HOLA A TODOS!!! Necesito saber que significa esa frase *Jūs esat manējo eņģeli*

... Creo que es latvia, pero, no tengo la más mínima idea de qué significa...Alguien me puede ayudar??

Oops! Estaba incompleta es

*Jūs esat manējo eņģeli ... Jūs esat manā sirdī ..!*


----------



## deine

Hola,

As I understand it means: You are my angel..... You are my heart. 
I am not absolutely sure


----------



## Nova_lady

Yes... That's the translation!

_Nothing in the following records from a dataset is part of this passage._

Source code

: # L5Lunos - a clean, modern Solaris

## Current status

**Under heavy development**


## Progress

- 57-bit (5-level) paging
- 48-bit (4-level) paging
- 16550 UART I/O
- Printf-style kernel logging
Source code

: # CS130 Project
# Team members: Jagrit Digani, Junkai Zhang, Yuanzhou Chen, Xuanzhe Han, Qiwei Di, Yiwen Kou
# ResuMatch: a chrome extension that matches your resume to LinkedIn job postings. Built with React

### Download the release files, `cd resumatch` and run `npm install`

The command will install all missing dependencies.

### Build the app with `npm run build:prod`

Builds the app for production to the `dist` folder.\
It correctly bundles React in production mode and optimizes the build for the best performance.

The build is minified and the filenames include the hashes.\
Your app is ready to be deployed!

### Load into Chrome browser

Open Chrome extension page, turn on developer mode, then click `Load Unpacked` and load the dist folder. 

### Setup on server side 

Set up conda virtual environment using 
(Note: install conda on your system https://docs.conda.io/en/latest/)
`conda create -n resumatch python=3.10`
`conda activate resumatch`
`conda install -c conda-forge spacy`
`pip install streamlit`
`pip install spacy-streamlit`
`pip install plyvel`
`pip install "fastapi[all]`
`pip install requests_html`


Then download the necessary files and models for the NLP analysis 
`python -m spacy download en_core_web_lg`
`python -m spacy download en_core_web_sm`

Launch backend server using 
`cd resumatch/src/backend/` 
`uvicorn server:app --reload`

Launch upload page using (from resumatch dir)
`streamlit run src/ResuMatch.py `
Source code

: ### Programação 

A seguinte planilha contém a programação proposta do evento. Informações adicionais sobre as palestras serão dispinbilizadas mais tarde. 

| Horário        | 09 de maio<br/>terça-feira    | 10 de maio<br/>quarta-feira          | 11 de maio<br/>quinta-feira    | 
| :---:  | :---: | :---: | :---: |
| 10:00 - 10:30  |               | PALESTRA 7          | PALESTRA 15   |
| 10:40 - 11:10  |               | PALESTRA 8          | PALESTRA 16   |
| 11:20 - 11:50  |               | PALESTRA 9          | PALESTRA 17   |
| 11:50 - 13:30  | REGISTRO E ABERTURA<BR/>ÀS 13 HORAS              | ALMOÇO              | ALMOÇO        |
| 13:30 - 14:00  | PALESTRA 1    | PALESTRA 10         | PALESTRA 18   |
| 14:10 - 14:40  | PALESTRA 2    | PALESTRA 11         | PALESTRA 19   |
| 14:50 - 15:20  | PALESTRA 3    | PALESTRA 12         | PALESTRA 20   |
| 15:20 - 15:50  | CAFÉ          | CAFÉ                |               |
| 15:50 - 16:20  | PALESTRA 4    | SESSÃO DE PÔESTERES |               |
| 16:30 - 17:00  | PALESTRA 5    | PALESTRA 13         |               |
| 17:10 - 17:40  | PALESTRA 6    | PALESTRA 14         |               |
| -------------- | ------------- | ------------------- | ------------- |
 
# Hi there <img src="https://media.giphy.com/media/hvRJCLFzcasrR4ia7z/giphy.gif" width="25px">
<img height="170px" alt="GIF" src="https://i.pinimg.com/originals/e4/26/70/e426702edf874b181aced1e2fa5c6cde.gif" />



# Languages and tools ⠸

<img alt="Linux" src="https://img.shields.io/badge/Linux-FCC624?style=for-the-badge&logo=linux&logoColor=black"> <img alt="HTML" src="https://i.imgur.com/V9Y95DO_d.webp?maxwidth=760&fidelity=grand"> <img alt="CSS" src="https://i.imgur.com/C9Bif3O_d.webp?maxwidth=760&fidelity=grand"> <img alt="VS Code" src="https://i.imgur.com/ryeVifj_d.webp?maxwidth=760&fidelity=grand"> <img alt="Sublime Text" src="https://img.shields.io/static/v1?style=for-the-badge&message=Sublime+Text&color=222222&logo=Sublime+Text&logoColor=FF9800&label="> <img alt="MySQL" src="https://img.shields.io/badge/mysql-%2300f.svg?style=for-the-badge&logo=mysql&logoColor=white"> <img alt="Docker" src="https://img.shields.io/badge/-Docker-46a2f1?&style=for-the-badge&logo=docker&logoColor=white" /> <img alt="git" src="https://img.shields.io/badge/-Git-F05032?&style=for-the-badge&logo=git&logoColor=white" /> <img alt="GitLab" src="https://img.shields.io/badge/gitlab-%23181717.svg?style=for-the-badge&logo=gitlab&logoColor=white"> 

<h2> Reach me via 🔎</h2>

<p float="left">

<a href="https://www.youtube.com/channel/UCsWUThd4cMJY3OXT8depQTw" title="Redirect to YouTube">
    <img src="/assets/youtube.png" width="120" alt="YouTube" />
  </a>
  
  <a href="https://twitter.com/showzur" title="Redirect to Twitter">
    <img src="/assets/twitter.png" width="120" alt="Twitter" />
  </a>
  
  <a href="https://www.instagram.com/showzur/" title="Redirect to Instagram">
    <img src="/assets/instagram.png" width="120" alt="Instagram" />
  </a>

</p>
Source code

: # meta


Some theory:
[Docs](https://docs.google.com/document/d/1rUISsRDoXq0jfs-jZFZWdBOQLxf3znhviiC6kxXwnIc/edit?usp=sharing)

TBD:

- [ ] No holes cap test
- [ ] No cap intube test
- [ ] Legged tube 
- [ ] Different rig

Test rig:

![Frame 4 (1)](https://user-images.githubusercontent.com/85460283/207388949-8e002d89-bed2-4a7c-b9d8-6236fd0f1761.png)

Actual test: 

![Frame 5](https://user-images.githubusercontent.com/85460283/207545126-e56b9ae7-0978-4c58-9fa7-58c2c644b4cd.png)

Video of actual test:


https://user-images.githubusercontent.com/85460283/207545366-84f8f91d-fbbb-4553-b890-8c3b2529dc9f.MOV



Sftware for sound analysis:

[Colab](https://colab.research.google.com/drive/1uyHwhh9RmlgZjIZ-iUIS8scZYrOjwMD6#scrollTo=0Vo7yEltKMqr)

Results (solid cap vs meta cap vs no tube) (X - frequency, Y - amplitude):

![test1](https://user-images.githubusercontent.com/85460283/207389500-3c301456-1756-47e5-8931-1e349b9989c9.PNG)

Thank you very much anyways.  

Take care!


----------



## Flaminius

Sveika, *deine*.

I am trying to analyse the grammar of this sentence.  Maybe you could tell me why _manējo eņģeli_ is in singular accusative?  With _Jūs esat_ in plural, I thought the predicate should be something like; _manējie eņģeļi_.


----------



## deine

deine said:


> Hola,
> 
> As I understand it means: You are my angel..... You are my heart.
> I am not absolutely sure


 
Maybe second phrase means: you are *in*  my heart.


----------



## deine

Flaminius said:


> Sveika, *deine*.
> 
> I am trying to analyse the grammar of this sentence. Maybe you could tell me why _manējo eņģeli_ is in singular accusative? With _Jūs esat_ in plural, I thought the predicate should be something like; _manējie eņģeļi_.


 
_Jūs esat_ - in this sentence is singular polite form, that is why _manējo eņģeli_ is in singular accusative.


----------



## Flaminius

Oh, _Jūs esat_ as a polite reference to a singular person makes the predicate singular accusative?  Something new to me.  Thanks!


----------



## karuna

*



			Jūs esat manējo eņģeli
		
Click to expand...

*It sounds ungrammatical and probably is said by a non-native. The accusative case is not necessary here and using the polite singular, saying intimate things is also not natural in Latvian. But I perceive _manējo eņģeli _as the vocative case that is still grammatically out of place but better reflects speaker's intention.


----------



## Orion7

Nova_lady said:


> *Jūs esat manējo eņģeli ... Jūs esat manā sirdī ..!*


Literary it would be: «_Jūs esat mans eņģelis. Jūs esat mana sirds (manā sirdī)_».


----------